---------- DATA IN THIS EXERCISE
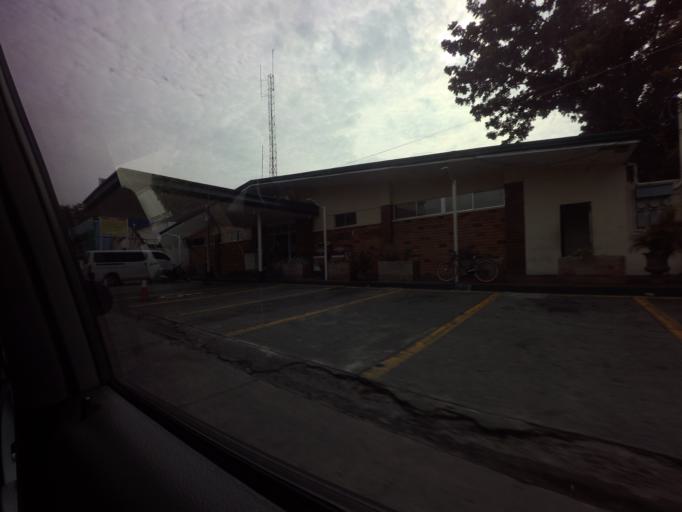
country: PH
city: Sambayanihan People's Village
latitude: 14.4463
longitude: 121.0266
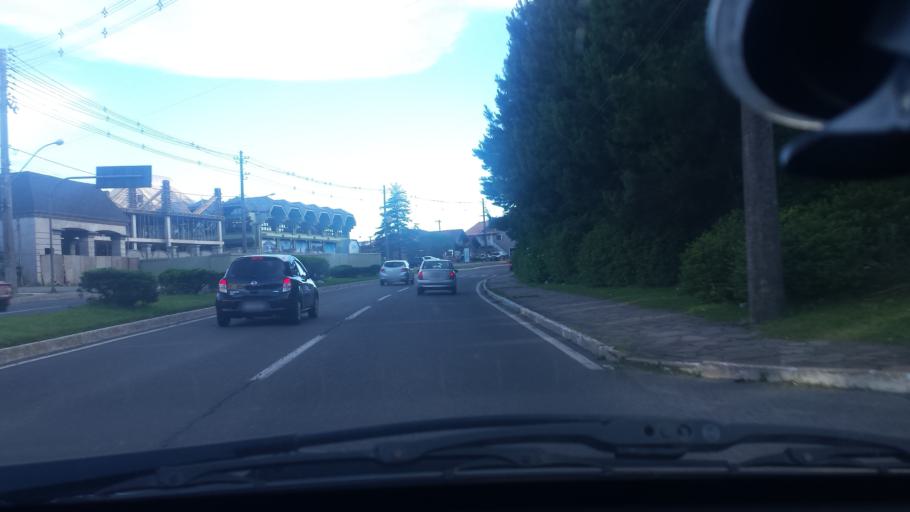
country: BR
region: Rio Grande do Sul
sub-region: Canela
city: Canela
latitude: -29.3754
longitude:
--------------------
---------- DATA IN THIS EXERCISE
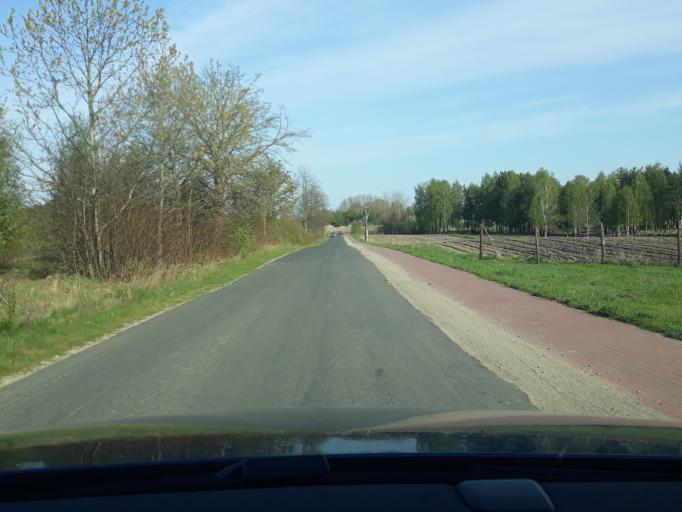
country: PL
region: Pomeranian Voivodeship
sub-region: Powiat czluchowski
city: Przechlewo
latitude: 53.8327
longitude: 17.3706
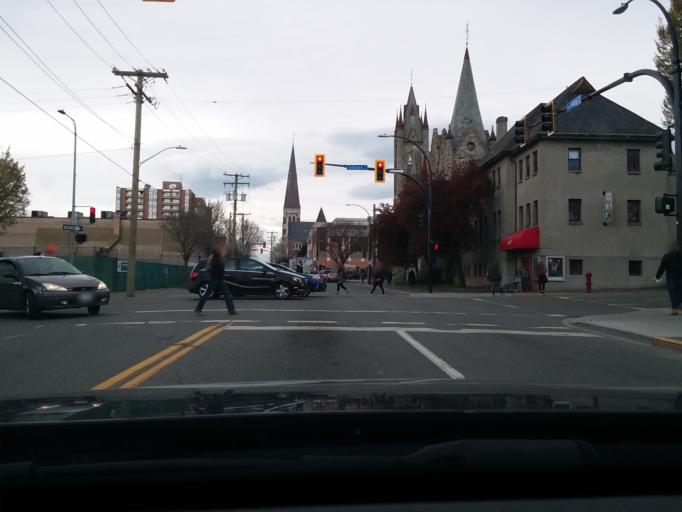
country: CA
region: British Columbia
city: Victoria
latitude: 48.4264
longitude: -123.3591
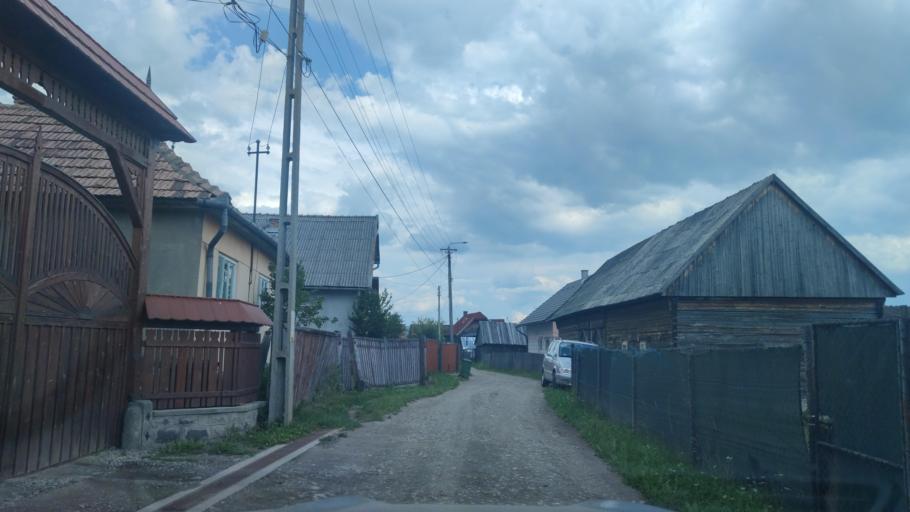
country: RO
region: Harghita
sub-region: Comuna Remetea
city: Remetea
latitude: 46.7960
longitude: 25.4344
--------------------
---------- DATA IN THIS EXERCISE
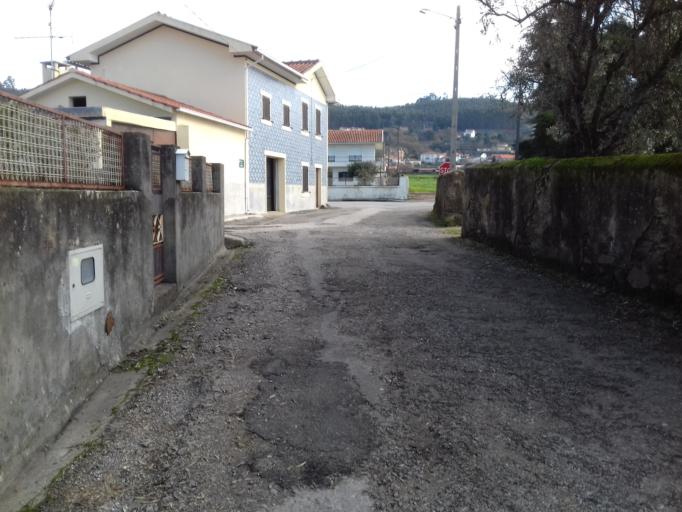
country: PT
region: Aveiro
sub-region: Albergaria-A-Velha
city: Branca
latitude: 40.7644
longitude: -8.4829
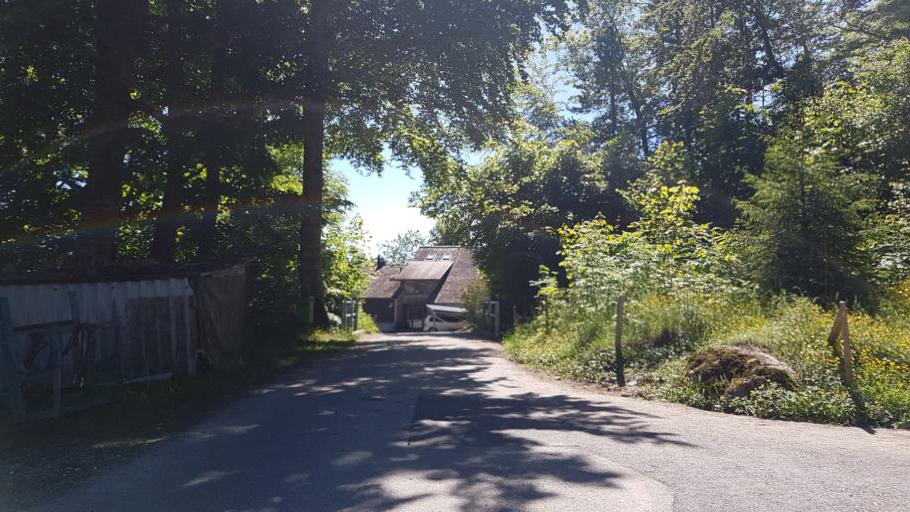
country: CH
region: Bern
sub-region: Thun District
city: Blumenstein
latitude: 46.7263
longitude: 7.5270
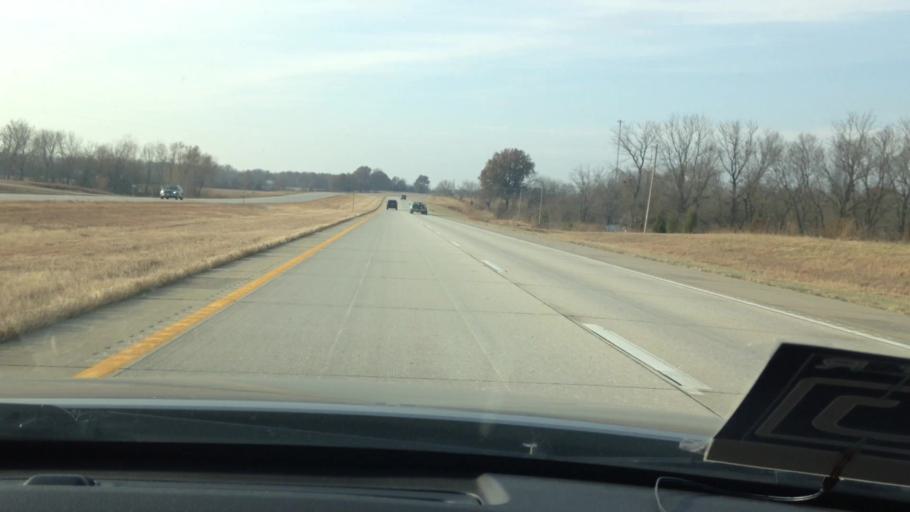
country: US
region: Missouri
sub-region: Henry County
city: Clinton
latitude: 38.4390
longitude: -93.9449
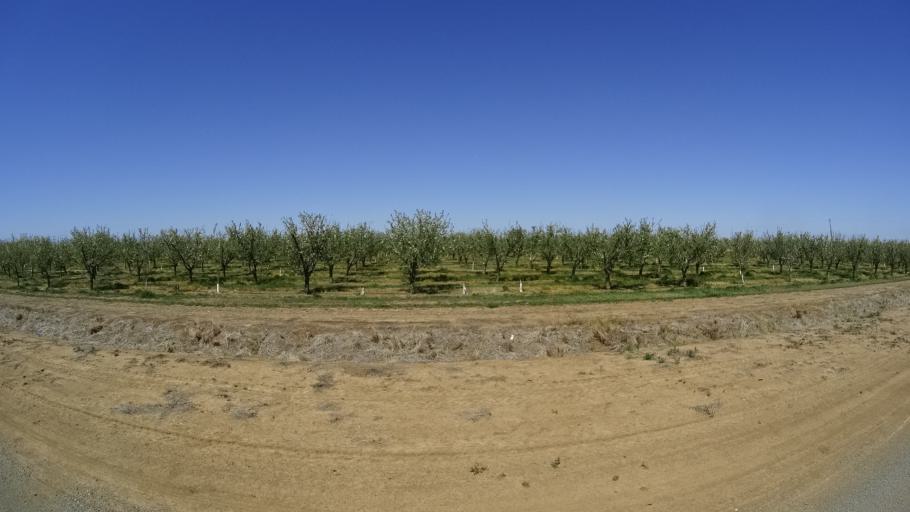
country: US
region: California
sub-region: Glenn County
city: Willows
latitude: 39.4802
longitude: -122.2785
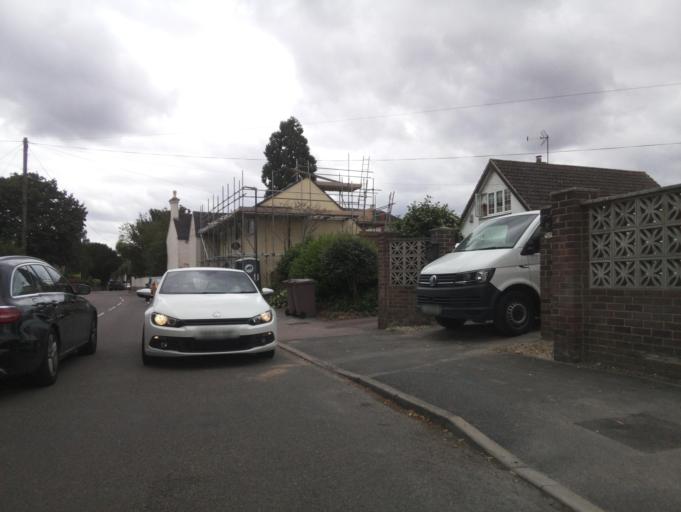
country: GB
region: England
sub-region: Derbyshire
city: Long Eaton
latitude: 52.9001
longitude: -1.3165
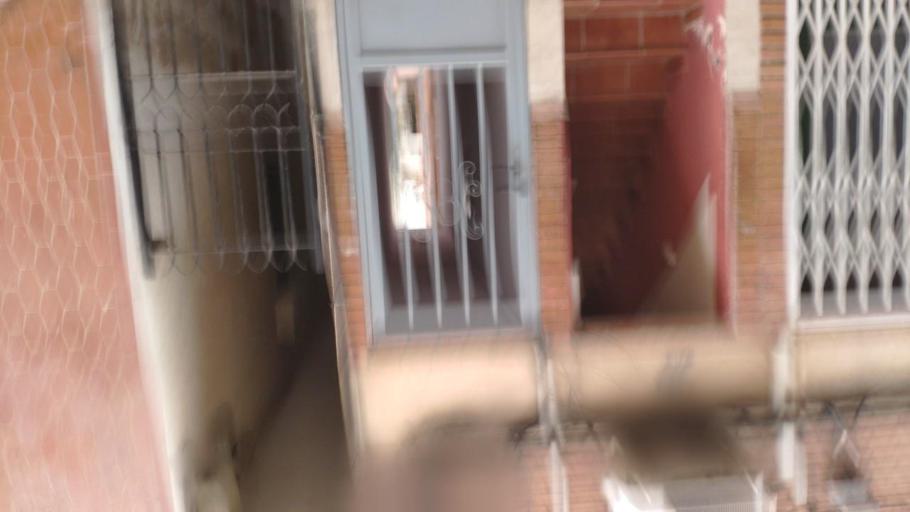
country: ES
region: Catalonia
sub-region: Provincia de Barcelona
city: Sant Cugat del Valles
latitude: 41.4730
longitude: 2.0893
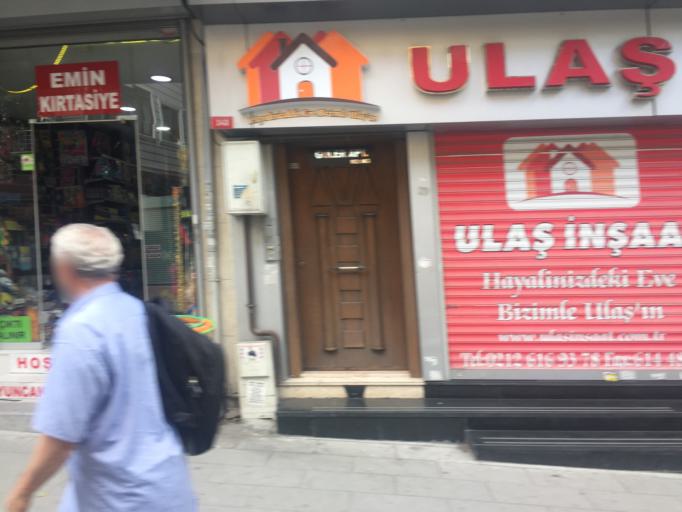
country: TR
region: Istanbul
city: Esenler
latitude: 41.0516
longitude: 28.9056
--------------------
(STATED PROBLEM):
Please copy the rows starting with the line that contains "latitude: 39.4802" and ending with the line that contains "longitude: 28.9056", including both of those lines. Leave the pictures out of your answer.

(RESULT OF THIS TASK):
latitude: 39.4802
longitude: -122.2785
country: GB
region: England
sub-region: Derbyshire
city: Long Eaton
latitude: 52.9001
longitude: -1.3165
country: ES
region: Catalonia
sub-region: Provincia de Barcelona
city: Sant Cugat del Valles
latitude: 41.4730
longitude: 2.0893
country: TR
region: Istanbul
city: Esenler
latitude: 41.0516
longitude: 28.9056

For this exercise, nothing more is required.